*** Opening PROVIDED MATERIAL ***
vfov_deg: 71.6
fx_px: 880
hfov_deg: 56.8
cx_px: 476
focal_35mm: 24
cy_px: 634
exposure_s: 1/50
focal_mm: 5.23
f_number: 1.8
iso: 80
*** Closing PROVIDED MATERIAL ***
*** Opening PROVIDED MATERIAL ***
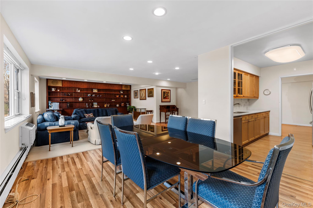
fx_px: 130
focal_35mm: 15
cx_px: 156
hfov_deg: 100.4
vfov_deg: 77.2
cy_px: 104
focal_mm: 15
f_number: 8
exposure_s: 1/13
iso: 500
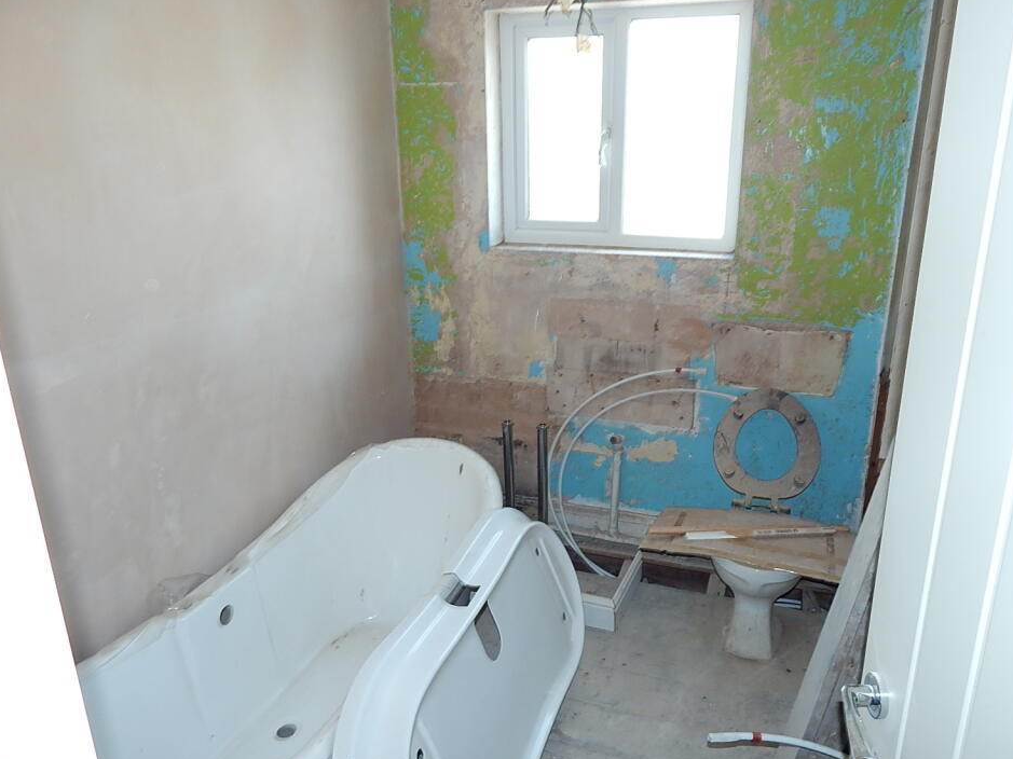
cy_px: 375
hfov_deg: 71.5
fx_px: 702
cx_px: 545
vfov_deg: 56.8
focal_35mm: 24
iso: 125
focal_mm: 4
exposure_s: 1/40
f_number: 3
*** Closing PROVIDED MATERIAL ***
== EXERCISE ==
Give again the stretch of lines above from the one with "focal_mm: 15" through the one with "f_number: 3", both ends kept, and copy no pictures.

== RESPONSE TO THIS TASK ==
focal_mm: 15
f_number: 8
exposure_s: 1/13
iso: 500
cy_px: 375
hfov_deg: 71.5
fx_px: 702
cx_px: 545
vfov_deg: 56.8
focal_35mm: 24
iso: 125
focal_mm: 4
exposure_s: 1/40
f_number: 3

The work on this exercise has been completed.